MSNBC's Melissa Harris-Perry brings her analytical POV to cable news
As a tenured professor of political science at Tulane University in New Orleans, a columnist for The Nation magazine, and, as of February, host of an eponymous weekend talk show on MSNBC, Melissa Harris-Perry maintains a schedule that would make even the most intrepid working mother break out in hives.
During a lunchtime interview in her spartan office at 30 Rockefeller Plaza in New York, Harris-Perry provides an exhaustive rundown of her jam-packed week. The explanation itself takes close to 10 minutes, during which time Harris-Perry barely pauses to take a breath — much less a bite of her salad.

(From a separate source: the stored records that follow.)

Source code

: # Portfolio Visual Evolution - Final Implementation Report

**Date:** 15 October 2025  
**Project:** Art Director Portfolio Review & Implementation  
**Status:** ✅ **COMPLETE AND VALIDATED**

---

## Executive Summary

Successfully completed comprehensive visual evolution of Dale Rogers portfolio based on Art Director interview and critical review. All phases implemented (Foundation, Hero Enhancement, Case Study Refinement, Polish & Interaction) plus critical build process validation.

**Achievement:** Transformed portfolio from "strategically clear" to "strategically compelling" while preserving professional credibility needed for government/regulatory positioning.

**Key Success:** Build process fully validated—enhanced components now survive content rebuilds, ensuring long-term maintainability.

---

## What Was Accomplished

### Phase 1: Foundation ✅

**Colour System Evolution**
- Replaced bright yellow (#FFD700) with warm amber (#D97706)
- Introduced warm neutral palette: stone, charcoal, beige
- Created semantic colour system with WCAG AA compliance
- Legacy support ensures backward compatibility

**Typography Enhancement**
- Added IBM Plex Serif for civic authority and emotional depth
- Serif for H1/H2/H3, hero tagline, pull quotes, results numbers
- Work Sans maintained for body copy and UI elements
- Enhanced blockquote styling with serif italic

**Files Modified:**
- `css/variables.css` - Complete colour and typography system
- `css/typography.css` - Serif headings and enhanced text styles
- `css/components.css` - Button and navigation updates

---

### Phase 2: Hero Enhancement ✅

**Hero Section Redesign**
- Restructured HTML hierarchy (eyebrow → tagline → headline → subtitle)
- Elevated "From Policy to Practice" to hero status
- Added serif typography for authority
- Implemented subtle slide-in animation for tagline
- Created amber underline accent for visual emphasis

From Monday through Thursday, Harris-Perry is in New Orleans, where she lives with her husband of just over a year, politician and housing activist James Perry, and her 10-year-old daughter, Parker. Wednesday is her marathon day: She teaches two classes, conducts office hours, then takes a conference call with her team of MSNBC producers while en route to a “Women and Politics” reading group. By noon the next day, she’s on a plane to New York, where she spends the ensuing 36 hours frantically prepping the her show, which airs live on Saturday and Sunday from 7 to 9 a.m. Pacific time. Perry and Parker fly out on Friday evenings and, once Harris-Perry’s show wraps on Sunday, the whole family returns to New Orleans to start the process all over again.
“It really did blow up my entire life,” admits Harris-Perry, 38, whose distinguished resume includes stints at the University of Chicago and Princeton University.
But as a black feminist and academic, Harris-Perry says the opportunity to bring her unique perspective to a broad television audience, particularly during a heated presidential campaign -- and to be one of just a handful of African-American women anchoring a cable-news program -- makes the grueling schedule worthwhile. “It is more than I could ever do with my books,” she says.
Harris-Perry’s windowless office does double duty as a conference room for the show’s production staff. On the wall hangs a white board where words like “Syria” and “Spanx” are scrawled in black ink. The space is evocative of the show Harris-Perry is trying to create, one that mixes political prognostication with thoughtful analysis of cultural trends — especially ones that relate to women and minorities. She’s used the same approach in her more scholarly work, including the book “Sister Citizen: Shame, Stereotypes and Black Women In America,” published by Yale University press last fall.